→ PROVIDED RECORDS
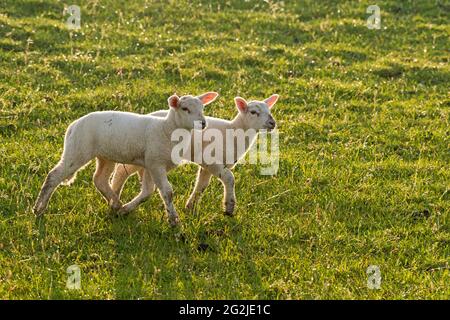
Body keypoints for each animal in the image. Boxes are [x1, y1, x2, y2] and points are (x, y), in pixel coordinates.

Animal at [32, 91, 219, 225]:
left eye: (203, 108)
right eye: (185, 109)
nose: (203, 123)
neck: (166, 129)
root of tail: (73, 125)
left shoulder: (150, 164)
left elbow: (147, 192)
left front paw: (126, 210)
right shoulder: (156, 163)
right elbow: (167, 192)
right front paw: (174, 221)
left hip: (105, 156)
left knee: (99, 179)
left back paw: (115, 204)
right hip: (77, 150)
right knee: (54, 176)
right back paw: (38, 209)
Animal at [109, 94, 278, 216]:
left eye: (269, 111)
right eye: (254, 112)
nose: (272, 123)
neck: (233, 132)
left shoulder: (207, 166)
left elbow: (201, 185)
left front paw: (190, 206)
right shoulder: (211, 160)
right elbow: (229, 178)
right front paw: (229, 207)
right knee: (121, 170)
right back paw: (115, 198)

→ TASK TO COMPLETE
Gather each line of the listing containing the word "elbow" and show it.

→ EXPECTED ANSWER
left elbow: (147, 192)
right elbow: (167, 192)
left elbow: (201, 185)
right elbow: (229, 178)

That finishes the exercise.